Look back to the Green Bay game. That's the type of balanced approach this offense should try to employ week in and week out. Against teams like the Steelers that's obviously impossible because they are so stout against the run. But against a team like the Bengals, there's no excuse because they aren't dominate against the run or pass.
Even if the Dolphins have consistent success on the ground, hopefully we see Dan Henning let Henne take some shots at the endzone once Miami moves the ball to the Cincinnati redzone. The Dolphins should have learned their lesson last week. You can't settle for field goals and win in this league. Yes, you have to take the points once you hit fourth down under most circumstances, but the redzone struggles is what is currently holding this Dolphins' offense back.

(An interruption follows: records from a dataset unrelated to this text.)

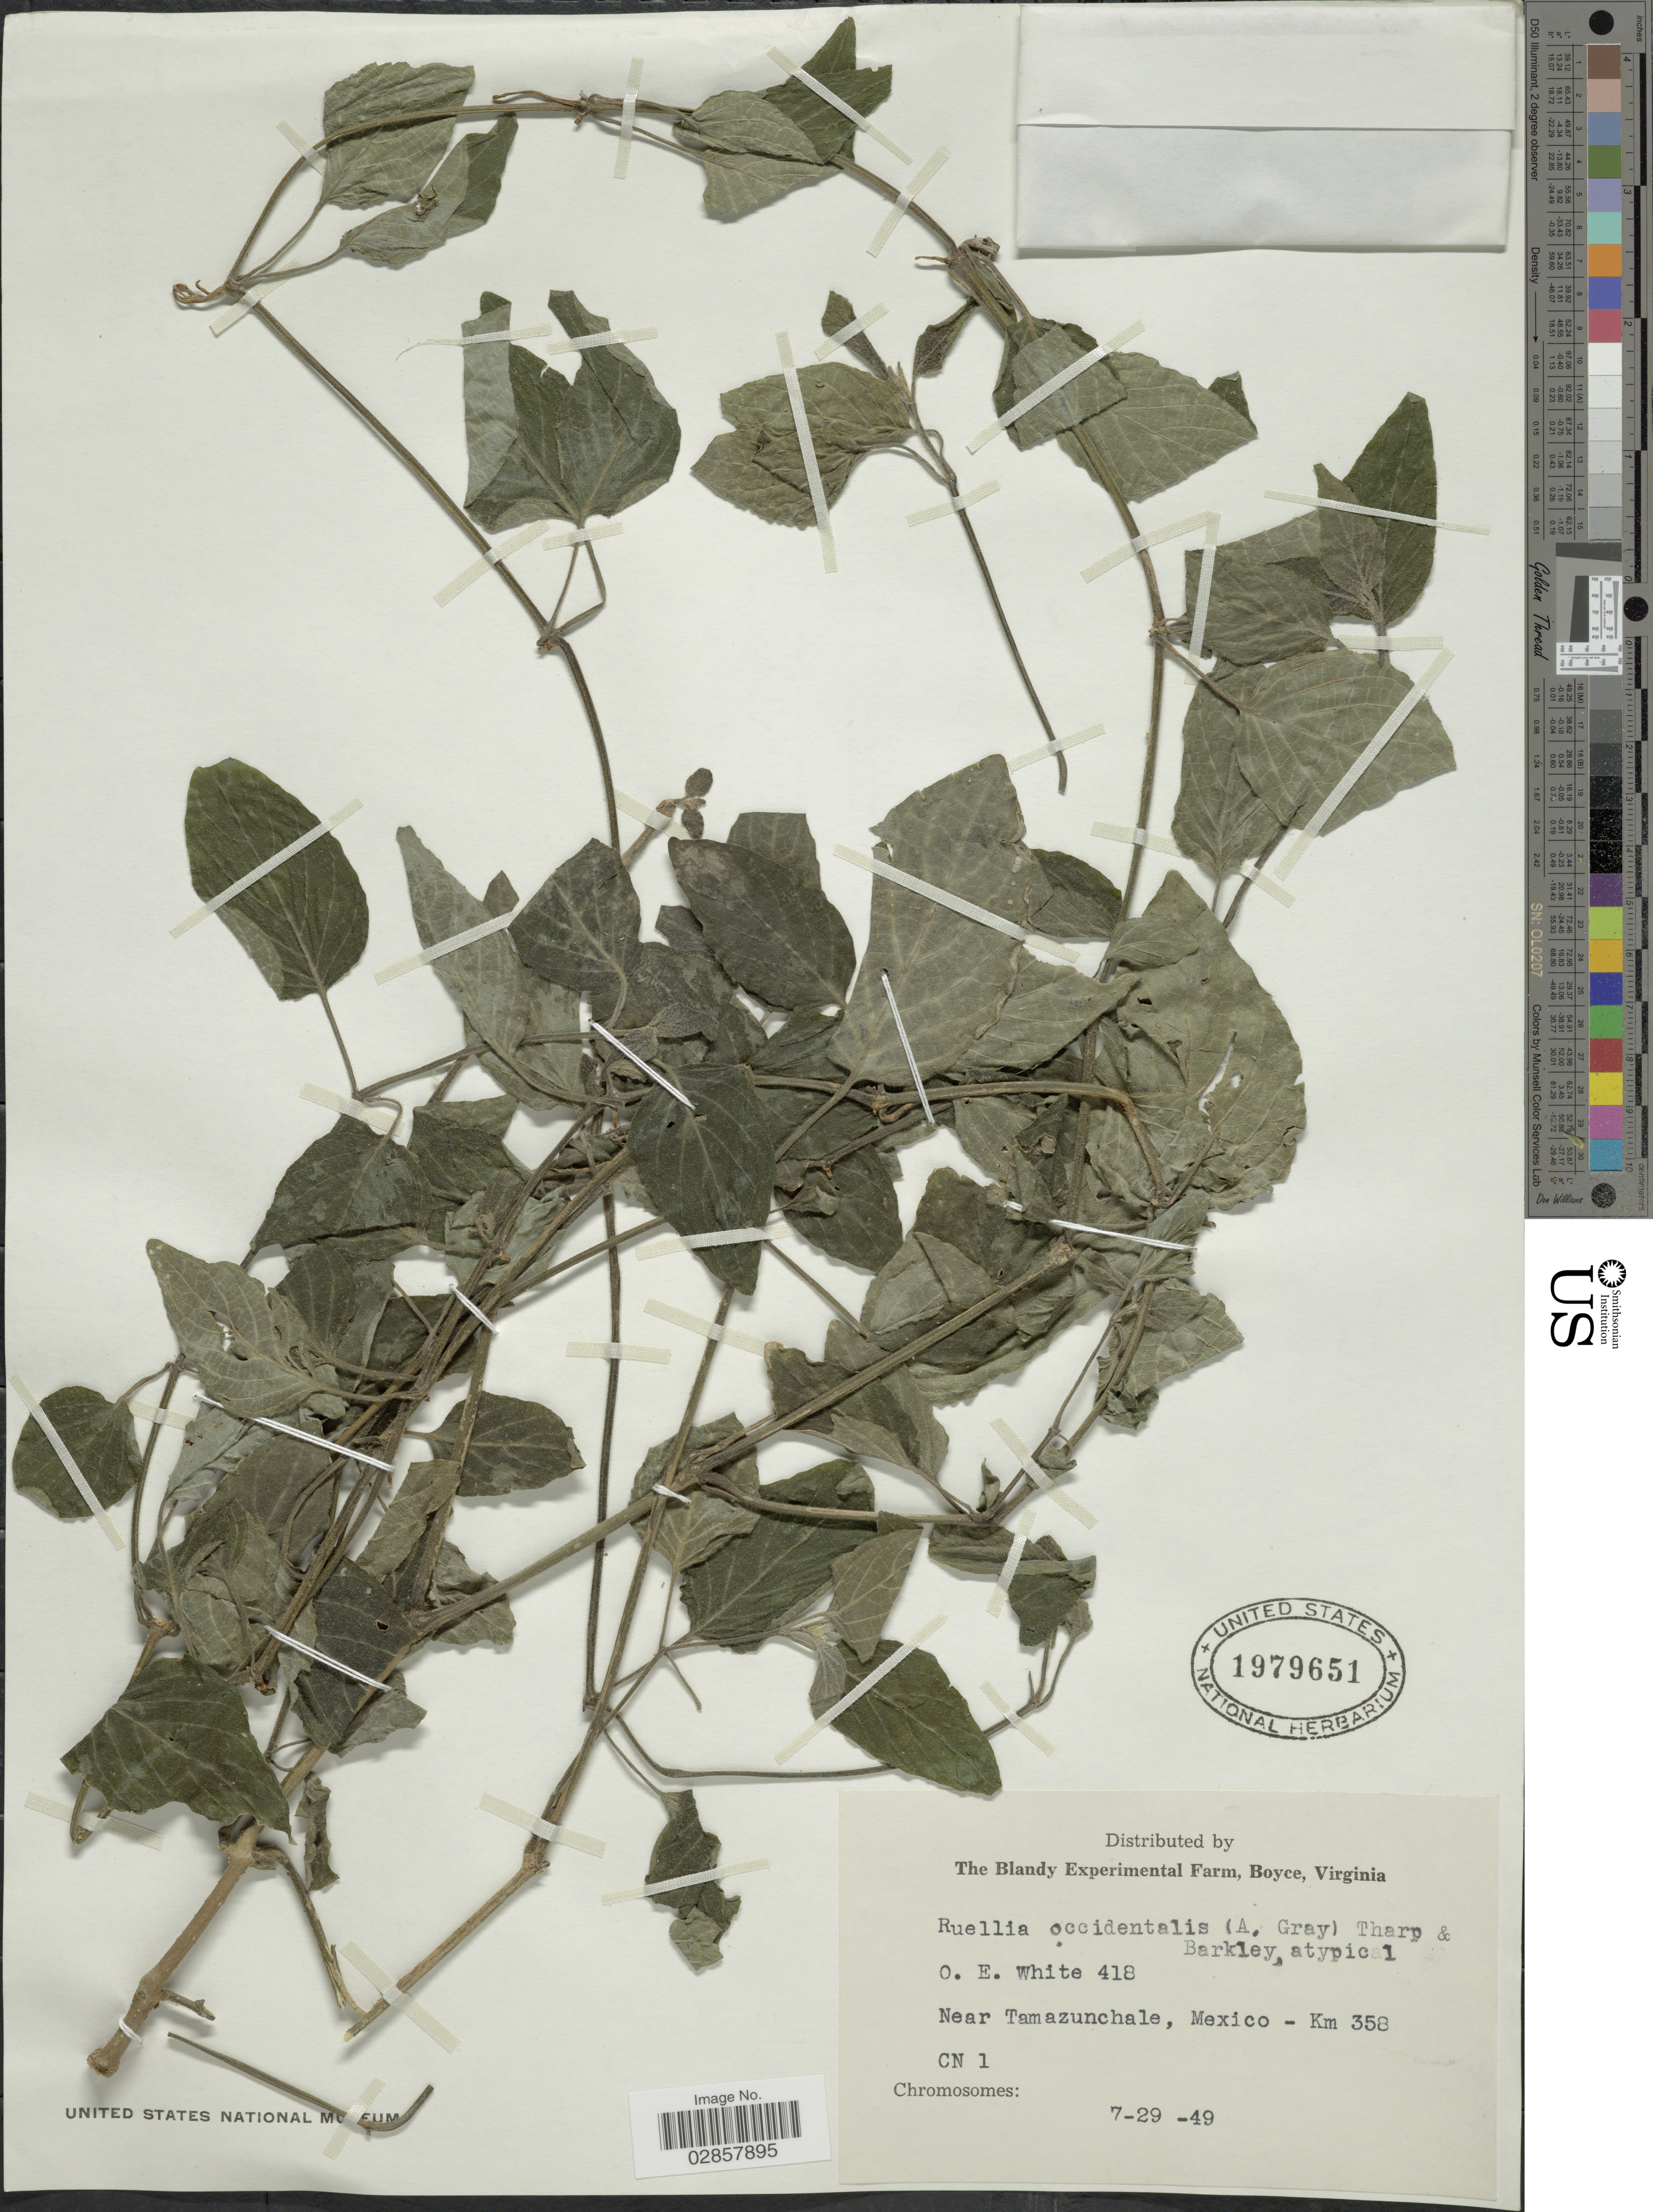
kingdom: Plantae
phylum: Tracheophyta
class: Magnoliopsida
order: Lamiales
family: Acanthaceae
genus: Ruellia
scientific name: Ruellia occidentalis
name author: (A. Gray) Tharp & F.A. Barkley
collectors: O. E. White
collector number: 418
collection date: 1949-07-29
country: Mexico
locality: Near Tamazunchale, - Km 358 CN 1.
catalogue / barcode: US 1979651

I would be willing to bet this offense ranks in the top ten by year's end in total offensive yardage. But unless they improve in the redzone and put more points on the board, all of that won't matter a whole lot, because it likely won't lead to any more wins. Besides giving Henne a true go-to threat, I was especially excited about this team's redzone potential once they acquired Brandon Marshall.
How many fade routes to the corner of the endzone have we seen thrown Marshall's way? There was that back shoulder throw that was slightly off the mark last week against the Steelers, but other that, it seems like the Dolphins have been using Marshall as more of a decoy than anything near the goal line. That needs to change in a hurry. Marshall is too big of target to only have one touchdown on the season.
One thing to be very optimistic about, though, is the lack of a Bengal pass rush. They have only registered six sacks collectively so far, which is fewer than Cameron Wake all by himself. When you add that to the fact the Dolphins' offensive line has been very effective in pass protection, Henne should have plenty of time to scan the field on Sunday.